Budhi merasa penasaran sekali, sama sekali tidak disangkanya bahwa Niken, gadis yang selama ini selalu menjadi buah pikirannya, yang bayangannya tak pernah meninggalkan hatinya,ternyata adalah murid musuh besarnya! Akan tetapi bagaimanapun juga, dia harus menjelaskan kepada Niken mengapa ia mencari Ki Sudibyo, pembunuh ayah bundanya. Harus dijelaskan kepada Niken betapa jahatnya Ki Sudibyo.
Budhi tidak berlari jauh. Dia memang bersembunyi ketika dikejar Niken karena dalam keadaan seperti itu, dia tidak ingin bentrok dengan Niken, gadis yang diam-diam dicintainya. Ketika bersembunyi itu, dia teringat akan benda pemberian ibunya, Benda perhiasan mainan berupa burung gagak. Mengapa ibunya memberikan benda seperti itu kepadanya? Kenapa ibunya mengatakan agar dia tidak membalas dendam kepada Gagak Seto dan benda itu akan mencegah dia dibunuh oleh Gagak Seto? Apa hubungan benda ini dengan ibunya dan Gagak Seto? Semua itu pasti akan terungkap setelah dia berhadapan dengan ketua Gagak Seto. Kini dia telah tahu bahwa ketua Gagak Seto bernama Ki Sudibyo.
Benarkah Ki Sudibyo meninggalkan Gagak Seto, tidak berada di rumah?

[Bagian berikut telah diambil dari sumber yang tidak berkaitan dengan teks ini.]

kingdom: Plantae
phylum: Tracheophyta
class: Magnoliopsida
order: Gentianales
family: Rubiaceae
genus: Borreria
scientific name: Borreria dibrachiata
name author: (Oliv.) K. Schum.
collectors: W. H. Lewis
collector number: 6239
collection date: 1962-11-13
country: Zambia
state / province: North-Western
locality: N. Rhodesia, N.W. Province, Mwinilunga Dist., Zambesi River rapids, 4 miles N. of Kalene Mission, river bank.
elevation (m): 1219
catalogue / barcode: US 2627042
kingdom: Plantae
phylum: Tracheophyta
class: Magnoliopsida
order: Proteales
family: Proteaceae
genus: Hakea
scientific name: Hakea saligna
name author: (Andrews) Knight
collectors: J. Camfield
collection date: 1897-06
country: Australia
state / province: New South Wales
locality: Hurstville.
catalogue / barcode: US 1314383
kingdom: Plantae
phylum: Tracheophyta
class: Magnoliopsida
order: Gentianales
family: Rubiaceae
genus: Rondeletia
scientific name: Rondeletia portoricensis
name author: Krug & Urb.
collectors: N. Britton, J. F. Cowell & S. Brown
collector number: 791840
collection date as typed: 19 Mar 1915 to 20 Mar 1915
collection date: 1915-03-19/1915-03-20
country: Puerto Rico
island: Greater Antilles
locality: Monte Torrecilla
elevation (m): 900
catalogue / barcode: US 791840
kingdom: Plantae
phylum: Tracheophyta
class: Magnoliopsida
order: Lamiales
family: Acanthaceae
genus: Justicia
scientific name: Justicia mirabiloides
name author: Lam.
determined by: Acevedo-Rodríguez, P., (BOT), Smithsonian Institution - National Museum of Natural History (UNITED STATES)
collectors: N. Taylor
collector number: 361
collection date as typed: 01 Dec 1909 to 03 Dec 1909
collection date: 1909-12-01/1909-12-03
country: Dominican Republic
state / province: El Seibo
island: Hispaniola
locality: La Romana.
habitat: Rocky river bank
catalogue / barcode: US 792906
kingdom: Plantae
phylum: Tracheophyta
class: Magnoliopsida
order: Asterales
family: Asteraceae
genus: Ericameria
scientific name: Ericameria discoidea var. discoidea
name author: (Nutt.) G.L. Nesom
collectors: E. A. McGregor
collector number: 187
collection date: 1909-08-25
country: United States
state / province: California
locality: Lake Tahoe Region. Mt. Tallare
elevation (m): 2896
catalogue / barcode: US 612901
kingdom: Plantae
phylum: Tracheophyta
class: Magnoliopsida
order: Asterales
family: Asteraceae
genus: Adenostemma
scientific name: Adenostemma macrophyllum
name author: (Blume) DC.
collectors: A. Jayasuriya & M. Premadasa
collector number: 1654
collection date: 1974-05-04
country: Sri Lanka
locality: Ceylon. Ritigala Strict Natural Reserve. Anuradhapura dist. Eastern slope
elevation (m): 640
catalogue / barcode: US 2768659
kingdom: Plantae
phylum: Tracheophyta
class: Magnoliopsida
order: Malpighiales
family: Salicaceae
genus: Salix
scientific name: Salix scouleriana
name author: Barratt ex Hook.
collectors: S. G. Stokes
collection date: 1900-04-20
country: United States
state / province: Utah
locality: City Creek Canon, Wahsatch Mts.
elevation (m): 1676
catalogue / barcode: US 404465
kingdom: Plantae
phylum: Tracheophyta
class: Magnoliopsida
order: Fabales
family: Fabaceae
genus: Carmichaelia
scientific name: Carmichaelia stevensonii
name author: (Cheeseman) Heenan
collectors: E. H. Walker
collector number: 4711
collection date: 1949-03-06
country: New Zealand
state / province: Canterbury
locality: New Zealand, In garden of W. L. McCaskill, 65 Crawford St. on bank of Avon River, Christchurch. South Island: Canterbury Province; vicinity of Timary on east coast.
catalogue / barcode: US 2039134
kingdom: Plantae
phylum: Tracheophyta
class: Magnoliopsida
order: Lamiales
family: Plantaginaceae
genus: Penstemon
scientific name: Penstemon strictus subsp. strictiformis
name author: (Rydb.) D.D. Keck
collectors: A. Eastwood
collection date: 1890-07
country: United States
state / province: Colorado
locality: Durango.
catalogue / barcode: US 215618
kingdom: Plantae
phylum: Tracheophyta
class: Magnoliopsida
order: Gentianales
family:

Atau hanya alasan saja dari para muridnya agar dia tidak menemuinya? Dia harus menyelidiki lagi dan kalau mungkin bertemu secara baik-baik dengan Niken. Akan dijelaskan semuanya kepada Niken agar gadis itu dapat mempertimbangkan niatnya bertemu dengan Ki Sudibyo, bahkan membantu pertemuan itu.
Pada suatu malam, beberapa hari kemudian, Budhi berkunjung ke perkampungan Gagak Seto. Sekali ini kunjungannya tidak terang-terangan karena dia tahu bahwa kalau dia berkunjung begitu saja, dia akan dihadapi pengeroyokan puluhan orang. Kalau terjadi keributan begitu, dia tidak sempat bicara dengan Niken dan kalau Niken ikut mengeroyoknya, akan sukarlah dia untuk dapat mengalahkan mereka yang jumlahnya begitu banyak. Apalagi kalau Ki Sudibyo yang kabarnya sakti itu muncul.
Budhi mempergunakan kepandaiannya untuk melompati pagar yang mengelilingi perkampungan Gagak Seto tanpa terlihat oleh para penjaga. Dia berindap-indap menghampiri rumah induk karena tahu bahwa di situlah tentu sang ketua berada, juga Niken. Jantungnya berdebar juga ketika dia berhasil memasuki ruangan belakang yang nampak sunyi saja. Dan dari ruangan belakang itu dia masuk ke ruangan dalam yang gelap.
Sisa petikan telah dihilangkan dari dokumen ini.